__Supplied information__.
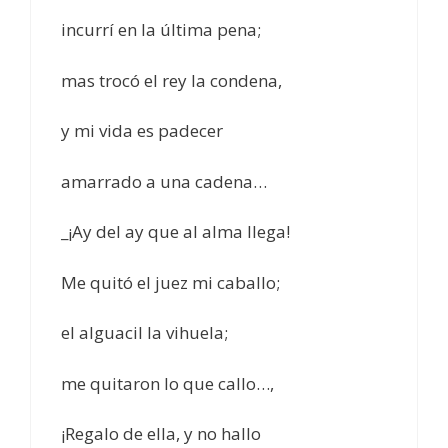
incurrí en la última pena;
mas trocó el rey la condena,
y mi vida es padecer
amarrado a una cadena…
_¡Ay del ay que al alma llega!
Me quitó el juez mi caballo;
el alguacil la vihuela;
me quitaron lo que callo…,
¡Regalo de ella, y no hallo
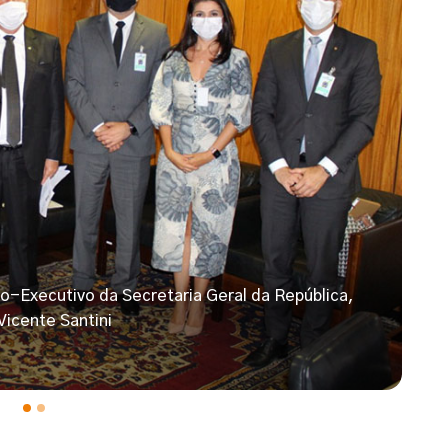
o-Executivo da Secretaria Geral da República,
Vicente Santini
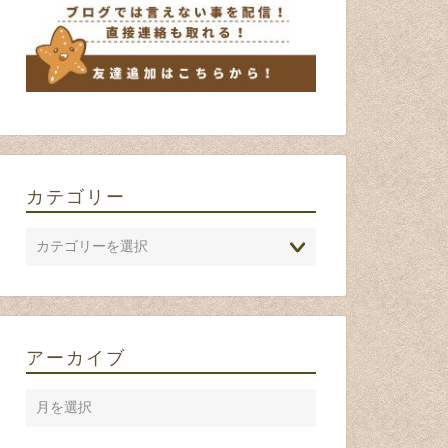
真っ赤なお鼻のヒトデさん
おばあさ
話が進ま
2016年6月13日
カテゴリー
ネタ
ネタ
アーカイブ
VS世の中 早起きの社畜編
隣の部署
か僕も使
ベスト５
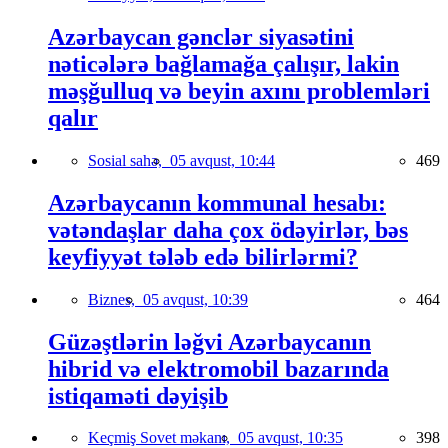
Azərbaycan gənclər siyasətini
nəticələrə bağlamağa çalışır, lakin
məşğulluq və beyin axını problemləri
qalır
Sosial sahə,
05 avqust, 10:44
469
Azərbaycanın kommunal hesabı:
vətəndaşlar daha çox ödəyirlər, bəs
keyfiyyət tələb edə bilirlərmi?
Biznes,
05 avqust, 10:39
464
Güzəştlərin ləğvi Azərbaycanın
hibrid və elektromobil bazarında
istiqaməti dəyişib
Keçmiş Sovet məkanı,
05 avqust, 10:35
398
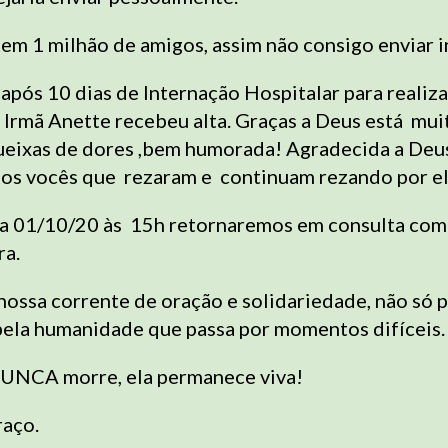
em 1 milhão de amigos, assim não consigo enviar i
após 10 dias de Internação Hospitalar para realiz
, Irmã Anette recebeu alta. Graças a Deus está mu
ueixas de dores ,bem humorada! Agradecida a Deus
dos vocês que rezaram e continuam rezando por el
a 01/10/20 às 15h retornaremos em consulta com
ra.
ssa corrente de oração e solidariedade, não só p
pela humanidade que passa por momentos difíceis.
UNCA morre, ela permanece viva!
aço.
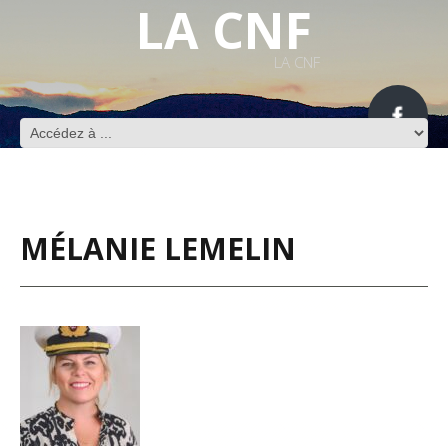
LA CNF
LA CNF
MÉLANIE LEMELIN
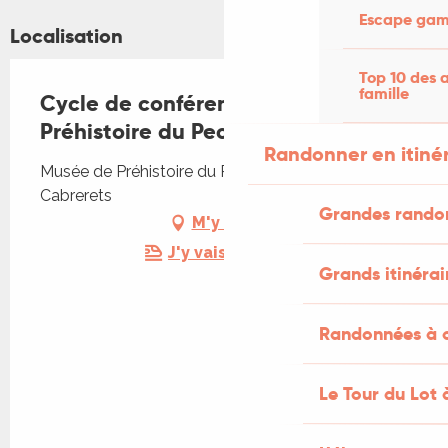
Escape game
Localisation
Top 10 des a
famille
Cycle de conférences au Musée de
Préhistoire du Pech-Merle
Randonner en itiné
Musée de Préhistoire du Pech-Merle, 46330
Cabrerets
Grandes rando
M'y rendre
J'y vais en train !
Grands itinérai
Randonnées à c
Le Tour du Lot 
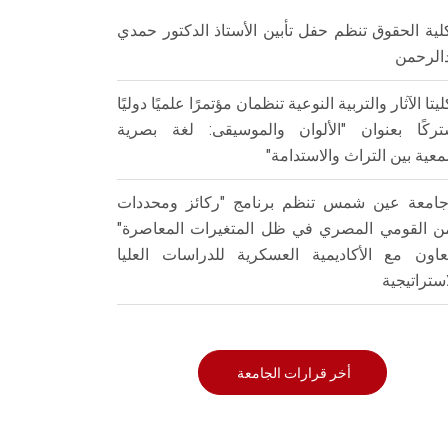
لية الحقوق تنظم حفل تأبين الأستاذ الدكتور حمدي
الرحمن
ليتا الآثار والتربية النوعية تنظمان مؤتمرًا علميًا دوليًا
ركًا بعنوان "الألوان والموسيقى: لغة بصرية
عية بين التراث والاستدامة"
امعة عين شمس تنظم برنامج "ركائز ومحددات
من القومي المصري في ظل المتغيرات المعاصرة"
تعاون مع الأكاديمية العسكرية للدراسات العليا
استراتيجية
أخر قرارات الجامعة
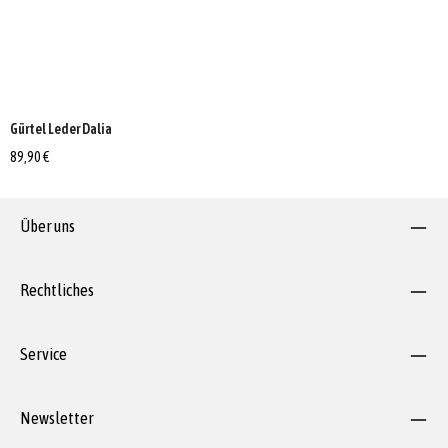
Gürtel Leder Dalia
89,90 €
Über uns
Rechtliches
Service
Newsletter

__Exercise objective__. Only the lines from the one containing "والموسيقى: لغة بصرية" through the final line of the data are to be written out, exactly as they stand and without pictures.

__Answer section__.
ركًا بعنوان "الألوان والموسيقى: لغة بصرية
عية بين التراث والاستدامة"
امعة عين شمس تنظم برنامج "ركائز ومحددات
من القومي المصري في ظل المتغيرات المعاصرة"
تعاون مع الأكاديمية العسكرية للدراسات العليا
استراتيجية
أخر قرارات الجامعة
Gürtel Leder Dalia
89,90 €
Über uns
Rechtliches
Service
Newsletter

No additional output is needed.